_Work order_.
Repeat each entry as written and leave the images out of the copy.
----- Data extracts
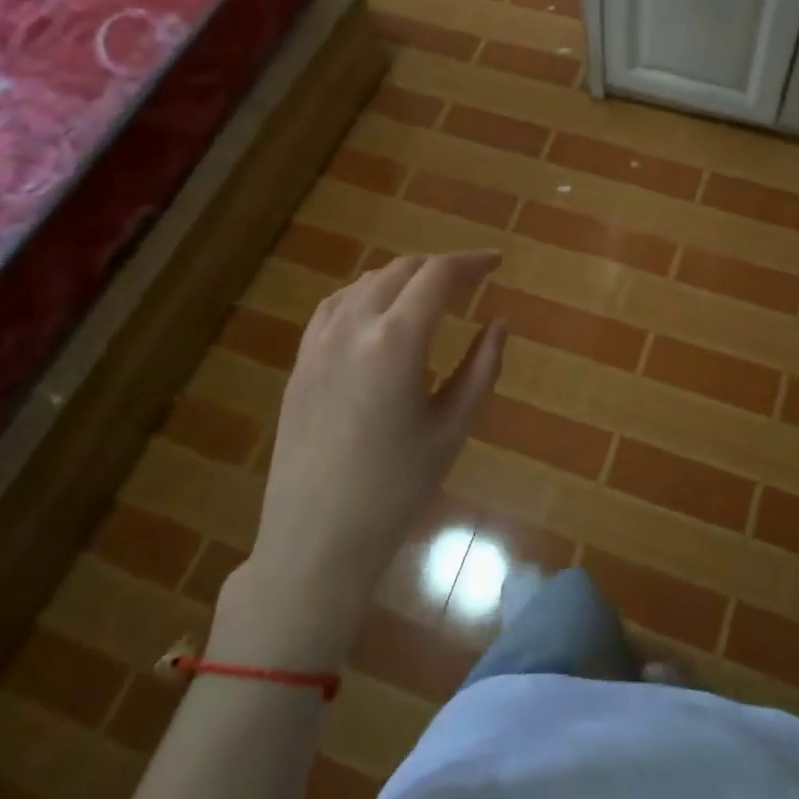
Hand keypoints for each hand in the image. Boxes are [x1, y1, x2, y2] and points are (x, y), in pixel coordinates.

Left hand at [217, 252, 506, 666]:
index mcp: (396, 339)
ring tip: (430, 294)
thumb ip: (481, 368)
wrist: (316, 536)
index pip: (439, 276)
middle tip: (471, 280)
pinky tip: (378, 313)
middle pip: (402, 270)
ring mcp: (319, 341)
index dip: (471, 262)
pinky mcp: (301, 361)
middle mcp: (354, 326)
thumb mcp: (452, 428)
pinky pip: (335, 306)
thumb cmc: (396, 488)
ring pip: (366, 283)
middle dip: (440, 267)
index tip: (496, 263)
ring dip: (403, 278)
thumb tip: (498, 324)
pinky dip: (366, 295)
----------
_Exercise output_.
Hand keypoints for each hand in the image. Boxes are [x1, y1, x2, y2] and points are (x, y), in pixel coordinates.

Left hand at [217, 252, 506, 666]:
index mcp: (396, 339)
ring tip: (430, 294)
thumb ip: (481, 368)
wrist: (316, 536)
index pip: (439, 276)
middle tip: (471, 280)
pinky tip: (378, 313)
middle pip: (402, 270)
ring mcp: (319, 341)
index dip: (471, 262)
pinky mcp: (301, 361)
middle mcp: (354, 326)
thumb mcp: (452, 428)
pinky pip: (335, 306)
thumb cmc: (396, 488)
ring pip: (366, 283)
middle dip: (440, 267)
index tip: (496, 263)
ring dip: (403, 278)
thumb tip: (498, 324)
pinky dip: (366, 295)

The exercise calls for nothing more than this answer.